● **DESCRIPTION OF THE TASK**
Starting at the line that contains "- **CTRL condition" and ending after the line that contains "11 Douglas Street, Mt Cook, 6021", put those lines into a JSON list of strings, one string per line, leaving out blank lines.

(Collected data entries)
· · · · · · ·

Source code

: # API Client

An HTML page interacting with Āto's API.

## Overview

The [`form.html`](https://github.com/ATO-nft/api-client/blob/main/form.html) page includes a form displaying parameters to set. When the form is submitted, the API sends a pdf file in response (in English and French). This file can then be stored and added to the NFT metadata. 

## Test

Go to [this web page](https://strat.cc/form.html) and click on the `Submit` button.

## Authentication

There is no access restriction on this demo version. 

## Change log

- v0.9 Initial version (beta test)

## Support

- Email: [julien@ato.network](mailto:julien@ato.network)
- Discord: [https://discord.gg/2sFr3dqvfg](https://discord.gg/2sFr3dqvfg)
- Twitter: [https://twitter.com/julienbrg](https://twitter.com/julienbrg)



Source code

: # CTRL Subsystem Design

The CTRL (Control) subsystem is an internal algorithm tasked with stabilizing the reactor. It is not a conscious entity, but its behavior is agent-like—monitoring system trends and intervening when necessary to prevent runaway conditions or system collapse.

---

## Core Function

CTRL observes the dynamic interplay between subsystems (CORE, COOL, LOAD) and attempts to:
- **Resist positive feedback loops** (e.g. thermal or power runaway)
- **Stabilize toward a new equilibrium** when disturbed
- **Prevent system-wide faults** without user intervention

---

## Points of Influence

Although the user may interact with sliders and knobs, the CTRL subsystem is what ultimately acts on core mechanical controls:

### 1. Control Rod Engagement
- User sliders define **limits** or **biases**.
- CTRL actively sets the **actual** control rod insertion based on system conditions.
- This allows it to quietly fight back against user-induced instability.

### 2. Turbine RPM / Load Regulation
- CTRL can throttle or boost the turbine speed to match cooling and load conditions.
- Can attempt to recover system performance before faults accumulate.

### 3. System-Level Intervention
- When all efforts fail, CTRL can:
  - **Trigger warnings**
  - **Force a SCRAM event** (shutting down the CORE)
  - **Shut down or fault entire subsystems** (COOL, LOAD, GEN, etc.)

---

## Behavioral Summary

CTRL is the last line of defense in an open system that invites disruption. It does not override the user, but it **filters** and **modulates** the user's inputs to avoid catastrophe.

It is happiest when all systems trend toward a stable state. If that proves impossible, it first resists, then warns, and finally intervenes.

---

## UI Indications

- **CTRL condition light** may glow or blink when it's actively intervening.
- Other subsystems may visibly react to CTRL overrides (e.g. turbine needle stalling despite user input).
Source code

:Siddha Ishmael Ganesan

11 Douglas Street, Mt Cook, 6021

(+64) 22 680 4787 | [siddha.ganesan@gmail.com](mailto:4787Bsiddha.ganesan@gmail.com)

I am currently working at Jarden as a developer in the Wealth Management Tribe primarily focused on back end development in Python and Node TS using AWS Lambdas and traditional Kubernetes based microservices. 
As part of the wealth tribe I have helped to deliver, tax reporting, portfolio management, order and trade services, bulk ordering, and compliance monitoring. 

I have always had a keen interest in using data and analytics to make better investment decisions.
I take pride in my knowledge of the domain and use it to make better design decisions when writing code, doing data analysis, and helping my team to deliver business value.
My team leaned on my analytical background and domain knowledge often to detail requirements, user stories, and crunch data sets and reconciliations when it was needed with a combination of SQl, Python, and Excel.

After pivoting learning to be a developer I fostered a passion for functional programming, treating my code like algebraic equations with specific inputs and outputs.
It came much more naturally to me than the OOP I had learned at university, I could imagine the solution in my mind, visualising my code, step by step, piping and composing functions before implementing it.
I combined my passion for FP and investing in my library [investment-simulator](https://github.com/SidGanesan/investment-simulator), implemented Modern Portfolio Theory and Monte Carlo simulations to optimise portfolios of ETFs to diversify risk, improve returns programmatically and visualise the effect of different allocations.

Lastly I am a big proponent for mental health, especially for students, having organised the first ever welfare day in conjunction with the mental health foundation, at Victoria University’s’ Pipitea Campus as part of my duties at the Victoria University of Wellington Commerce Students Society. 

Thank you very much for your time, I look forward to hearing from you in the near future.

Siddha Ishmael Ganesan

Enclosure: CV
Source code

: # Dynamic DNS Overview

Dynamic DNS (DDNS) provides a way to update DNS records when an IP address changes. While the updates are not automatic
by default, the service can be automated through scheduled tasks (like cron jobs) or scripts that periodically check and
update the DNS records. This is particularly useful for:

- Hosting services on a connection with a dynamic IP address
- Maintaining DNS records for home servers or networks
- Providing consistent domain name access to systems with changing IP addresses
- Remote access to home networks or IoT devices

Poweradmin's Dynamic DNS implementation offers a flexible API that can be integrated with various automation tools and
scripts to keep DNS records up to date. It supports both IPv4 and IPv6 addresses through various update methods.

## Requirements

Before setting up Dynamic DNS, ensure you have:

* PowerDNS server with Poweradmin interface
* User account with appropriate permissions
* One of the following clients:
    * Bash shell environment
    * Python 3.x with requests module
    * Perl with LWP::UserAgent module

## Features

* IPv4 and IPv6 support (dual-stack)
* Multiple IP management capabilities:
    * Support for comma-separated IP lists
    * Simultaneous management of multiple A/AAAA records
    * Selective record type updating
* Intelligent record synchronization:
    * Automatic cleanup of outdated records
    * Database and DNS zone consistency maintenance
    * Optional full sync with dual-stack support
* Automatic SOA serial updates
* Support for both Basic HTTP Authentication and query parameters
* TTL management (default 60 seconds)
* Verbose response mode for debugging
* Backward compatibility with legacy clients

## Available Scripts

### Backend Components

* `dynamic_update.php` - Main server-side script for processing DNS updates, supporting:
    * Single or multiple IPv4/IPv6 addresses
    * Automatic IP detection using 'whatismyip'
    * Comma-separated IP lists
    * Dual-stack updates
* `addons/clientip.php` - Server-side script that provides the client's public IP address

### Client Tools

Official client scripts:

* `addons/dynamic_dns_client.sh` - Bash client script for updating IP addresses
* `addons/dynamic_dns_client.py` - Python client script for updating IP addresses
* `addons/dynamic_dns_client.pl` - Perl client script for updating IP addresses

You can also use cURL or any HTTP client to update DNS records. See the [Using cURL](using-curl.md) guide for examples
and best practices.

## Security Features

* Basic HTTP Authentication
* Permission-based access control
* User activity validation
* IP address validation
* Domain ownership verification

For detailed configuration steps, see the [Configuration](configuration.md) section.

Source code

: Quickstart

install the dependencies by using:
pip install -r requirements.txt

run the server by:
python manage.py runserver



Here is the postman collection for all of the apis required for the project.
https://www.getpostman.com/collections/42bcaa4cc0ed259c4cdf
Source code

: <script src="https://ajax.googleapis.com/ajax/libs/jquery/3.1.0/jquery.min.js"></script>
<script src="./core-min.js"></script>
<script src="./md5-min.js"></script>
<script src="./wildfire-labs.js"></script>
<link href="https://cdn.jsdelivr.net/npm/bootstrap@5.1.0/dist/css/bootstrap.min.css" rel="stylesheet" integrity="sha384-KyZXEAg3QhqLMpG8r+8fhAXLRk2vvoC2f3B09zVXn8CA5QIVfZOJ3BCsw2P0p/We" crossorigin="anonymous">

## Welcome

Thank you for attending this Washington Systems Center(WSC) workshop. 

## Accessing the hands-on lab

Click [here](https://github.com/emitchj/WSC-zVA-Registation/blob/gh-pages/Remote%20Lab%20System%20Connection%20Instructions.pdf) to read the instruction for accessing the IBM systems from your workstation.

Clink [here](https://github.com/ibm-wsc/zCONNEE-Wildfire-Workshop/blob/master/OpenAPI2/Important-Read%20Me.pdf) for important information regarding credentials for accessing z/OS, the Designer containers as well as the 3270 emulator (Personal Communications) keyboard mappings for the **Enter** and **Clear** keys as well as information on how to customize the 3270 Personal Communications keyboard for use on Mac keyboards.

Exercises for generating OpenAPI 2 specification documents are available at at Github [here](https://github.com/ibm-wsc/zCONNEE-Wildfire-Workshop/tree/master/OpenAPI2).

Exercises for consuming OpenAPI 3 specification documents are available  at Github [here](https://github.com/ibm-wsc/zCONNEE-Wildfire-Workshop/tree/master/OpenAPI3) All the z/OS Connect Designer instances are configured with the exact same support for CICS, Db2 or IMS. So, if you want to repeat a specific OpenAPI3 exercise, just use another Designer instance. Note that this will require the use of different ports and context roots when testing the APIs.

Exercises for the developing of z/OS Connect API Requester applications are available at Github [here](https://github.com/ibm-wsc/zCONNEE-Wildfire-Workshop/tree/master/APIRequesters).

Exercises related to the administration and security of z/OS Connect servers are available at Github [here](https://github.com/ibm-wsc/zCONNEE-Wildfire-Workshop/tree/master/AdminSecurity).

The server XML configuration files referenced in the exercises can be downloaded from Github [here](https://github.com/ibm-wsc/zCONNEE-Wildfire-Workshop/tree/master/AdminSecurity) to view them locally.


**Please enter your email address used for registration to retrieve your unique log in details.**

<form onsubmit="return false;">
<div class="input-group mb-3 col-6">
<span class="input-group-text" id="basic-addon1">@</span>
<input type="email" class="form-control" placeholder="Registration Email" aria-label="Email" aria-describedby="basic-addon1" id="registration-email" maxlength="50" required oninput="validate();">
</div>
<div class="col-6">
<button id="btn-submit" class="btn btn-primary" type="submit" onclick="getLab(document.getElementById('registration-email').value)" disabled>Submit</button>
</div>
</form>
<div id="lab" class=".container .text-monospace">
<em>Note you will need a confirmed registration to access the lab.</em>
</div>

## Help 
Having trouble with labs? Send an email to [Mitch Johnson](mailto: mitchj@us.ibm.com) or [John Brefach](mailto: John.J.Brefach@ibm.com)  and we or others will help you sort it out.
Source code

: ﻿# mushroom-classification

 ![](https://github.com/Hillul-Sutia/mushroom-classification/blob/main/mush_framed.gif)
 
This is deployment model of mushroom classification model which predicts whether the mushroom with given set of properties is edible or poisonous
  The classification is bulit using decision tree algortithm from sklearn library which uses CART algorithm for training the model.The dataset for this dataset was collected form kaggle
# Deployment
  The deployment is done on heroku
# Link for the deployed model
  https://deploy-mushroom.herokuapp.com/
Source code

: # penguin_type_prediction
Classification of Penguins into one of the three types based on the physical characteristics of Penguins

· · · · · · ·

● **EXERCISE SOLUTION**
[
  "- **CTRL condition light** may glow or blink when it's actively intervening.",
  "- Other subsystems may visibly react to CTRL overrides (e.g. turbine needle stalling despite user input).",
  "Source code",
  ":Siddha Ishmael Ganesan",
  "11 Douglas Street, Mt Cook, 6021"
]